Une fois n'est pas coutume, nous vous emmenons de l'autre côté de la frontière pour visiter la basilique d'Avioth, surnommée la basilique des champs. Il s'agit d'un immense monument de style principalement gothique qui semble assez saugrenu dans un si petit village.

Au XIème siècle, la Vierge serait apparue dans ce village lorrain. Les pèlerins affluent rapidement et pour contenir la foule, il faut évidemment un édifice à la mesure de la popularité de cette Vierge miraculeuse. Le bâtiment est construit aux XIII et XIVème siècles. 
Notre-Dame d'Avioth est une vierge noire même si elle n'en a plus aujourd'hui l'apparence. Au XVIIIème siècle, son visage a en effet été repeint. Au Moyen-Age, elle était priée pour accorder le miracle du répit aux enfants mort-nés. La famille du bébé le déposait sur l'autel et priait sans interruption, parfois pendant plusieurs jours, jusqu'à ce qu'une coloration rosée ou un soubresaut prouve que la Vierge avait ressuscité l'enfant pour un court instant. Il était alors rapidement baptisé et pouvait être enterré dans le cimetière chrétien. 
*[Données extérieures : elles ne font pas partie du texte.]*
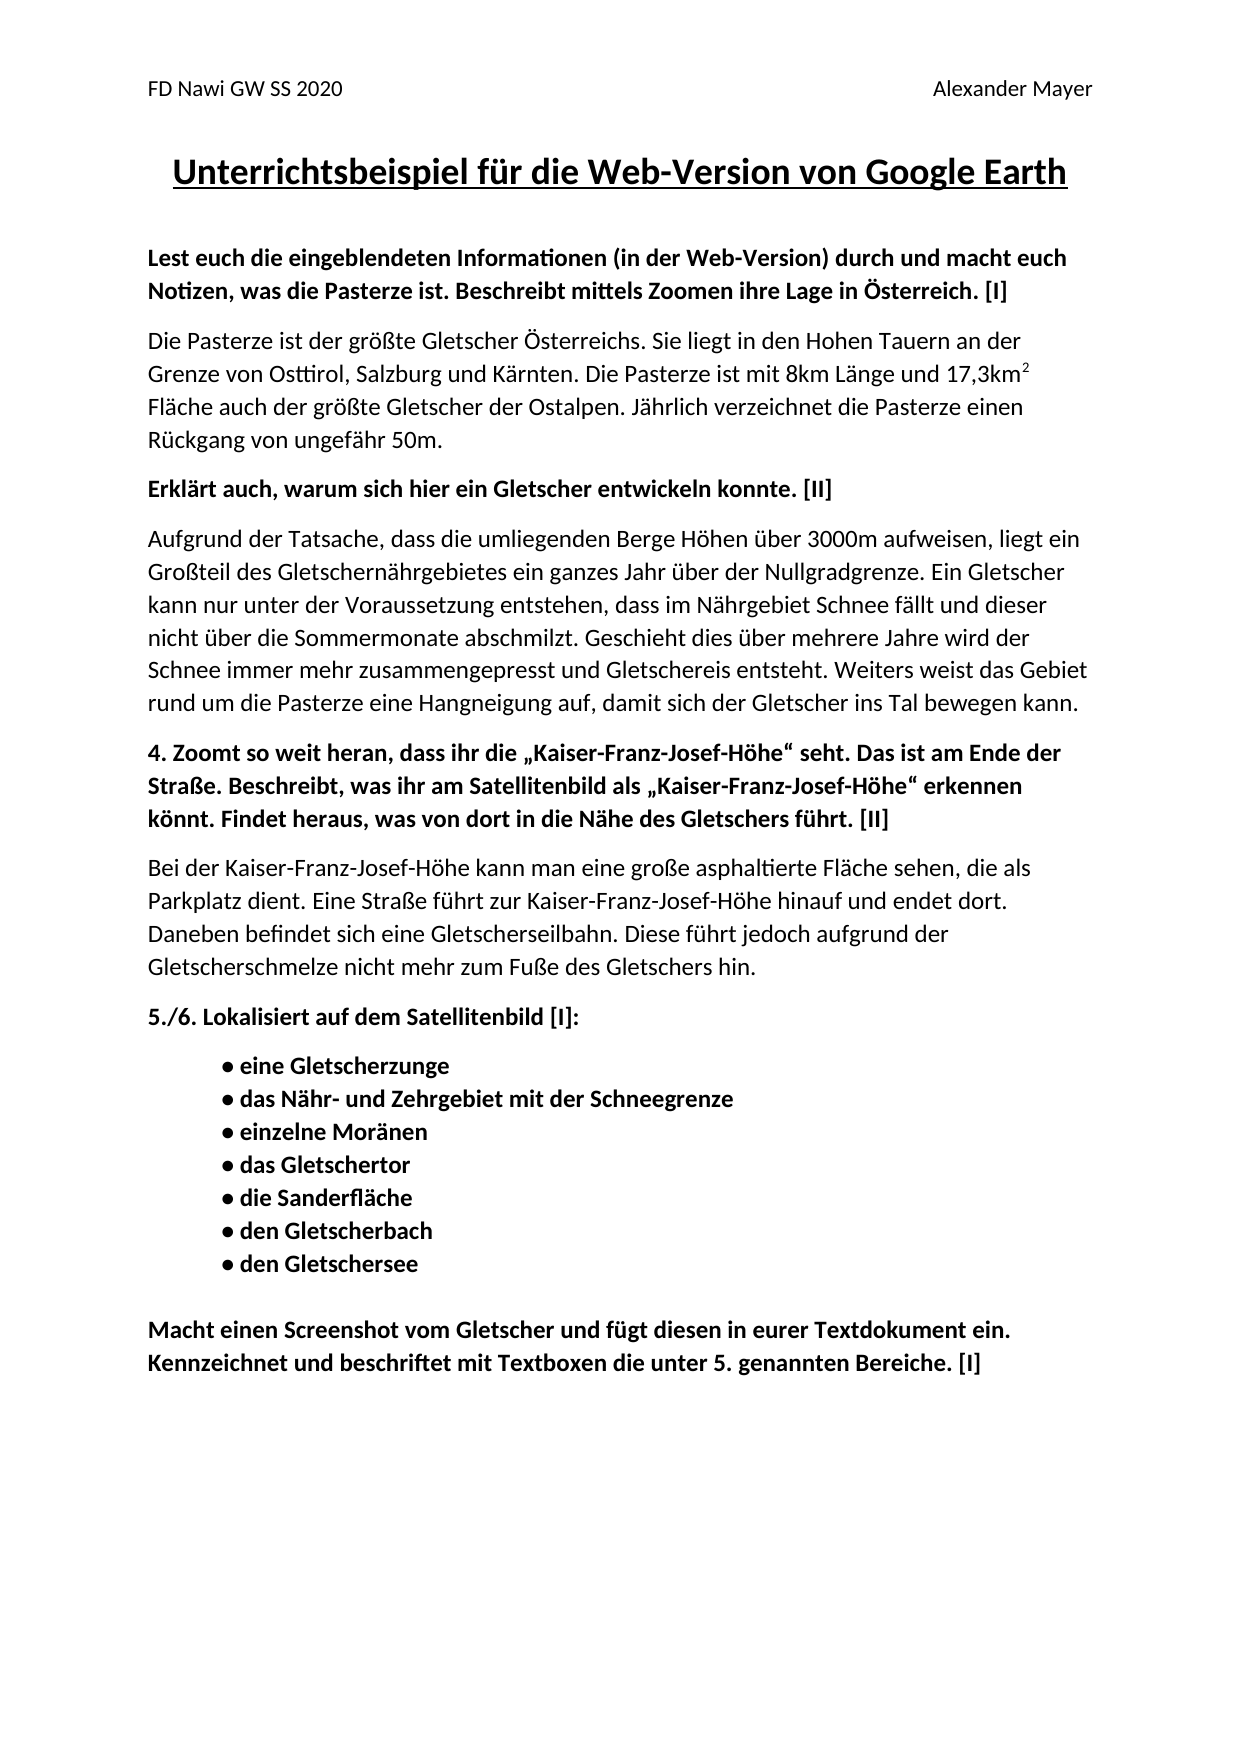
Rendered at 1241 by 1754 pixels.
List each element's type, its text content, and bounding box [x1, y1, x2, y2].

text Bei der Kaiser-Franz-Josef-Höhe kann man eine große asphaltierte Fläche sehen, die als Parkplatz dient. Eine Straße führt zur Kaiser-Franz-Josef-Höhe hinauf und endet dort. Daneben befindet sich eine Gletscherseilbahn. Diese führt jedoch aufgrund der Gletscherschmelze nicht mehr zum Fuße des Gletschers hin. [148, 852, 1093, 982]
text Die Pasterze ist der größte Gletscher Österreichs. Sie liegt in den Hohen Tauern an der Grenze von Osttirol, Salzburg und Kärnten. Die Pasterze ist mit 8km Länge und 17,3km2 Fläche auch der größte Gletscher der Ostalpen. Jährlich verzeichnet die Pasterze einen Rückgang von ungefähr 50m. [148, 325, 1093, 454]
text Unterrichtsbeispiel für die Web-Version von Google Earth [148, 148, 1093, 224]
text 4. Zoomt so weit heran, dass ihr die „Kaiser-Franz-Josef-Höhe“ seht. Das ist am Ende der Straße. Beschreibt, was ihr am Satellitenbild als „Kaiser-Franz-Josef-Höhe“ erkennen könnt. Findet heraus, was von dort in die Nähe des Gletschers führt. [II] [148, 737, 1093, 833]
text • das Gletschertor [221, 1149, 1093, 1180]
text • einzelne Moränen [221, 1116, 1093, 1147]
text Aufgrund der Tatsache, dass die umliegenden Berge Höhen über 3000m aufweisen, liegt ein Großteil des Gletschernährgebietes ein ganzes Jahr über der Nullgradgrenze. Ein Gletscher kann nur unter der Voraussetzung entstehen, dass im Nährgebiet Schnee fällt und dieser nicht über die Sommermonate abschmilzt. Geschieht dies über mehrere Jahre wird der Schnee immer mehr zusammengepresst und Gletschereis entsteht. Weiters weist das Gebiet rund um die Pasterze eine Hangneigung auf, damit sich der Gletscher ins Tal bewegen kann. [148, 523, 1093, 718]
text • das Nähr- und Zehrgebiet mit der Schneegrenze [221, 1083, 1093, 1114]
text Lest euch die eingeblendeten Informationen (in der Web-Version) durch und macht euch Notizen, was die Pasterze ist. Beschreibt mittels Zoomen ihre Lage in Österreich. [I] [148, 242, 1093, 306]
text 5./6. Lokalisiert auf dem Satellitenbild [I]: [148, 1001, 1093, 1031]
text • die Sanderfläche [221, 1182, 1093, 1213]
text • den Gletscherbach [221, 1215, 1093, 1246]
text Macht einen Screenshot vom Gletscher und fügt diesen in eurer Textdokument ein. Kennzeichnet und beschriftet mit Textboxen die unter 5. genannten Bereiche. [I] [148, 1314, 1093, 1377]
text • eine Gletscherzunge [148, 1050, 1093, 1081]
text Erklärt auch, warum sich hier ein Gletscher entwickeln konnte. [II] [148, 473, 1093, 504]
text • den Gletschersee [221, 1248, 1093, 1278]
Devant la basilique d'Avioth, se trouve la « Recevresse », un édifice unique au monde. Ce chef d'œuvre du gothique flamboyant servait à recevoir les dons des pèlerins avant qu'ils n'entrent dans la basilique. 

La roustiquette

Dernière étape de notre périple gaumais : un bistrot de terroir à Ethe. Dans la cuisine, Maryvonne prépare la roustiquette. Son restaurant est, sans nul doute, l'un des seuls au monde à proposer ce plat traditionnel. Il s'agit, à l'origine, d'un repas « de pauvres » composé de pommes de terre cuites sans eau et de lard gras fondu. Aujourd'hui, Maryvonne l'accompagne de viandes et, alibi diététique oblige, d'une salade. 

La Gaume, à l'instar de toutes les régions rurales, possède de nombreuses spécialités culinaires « qui tiennent bien au corps ». Outre la roustiquette, Maryvonne propose également le célèbre pâté gaumais, la choucroute et la touffaye (composée de pommes de terre, d'oignons et de lardons à l'étuvée).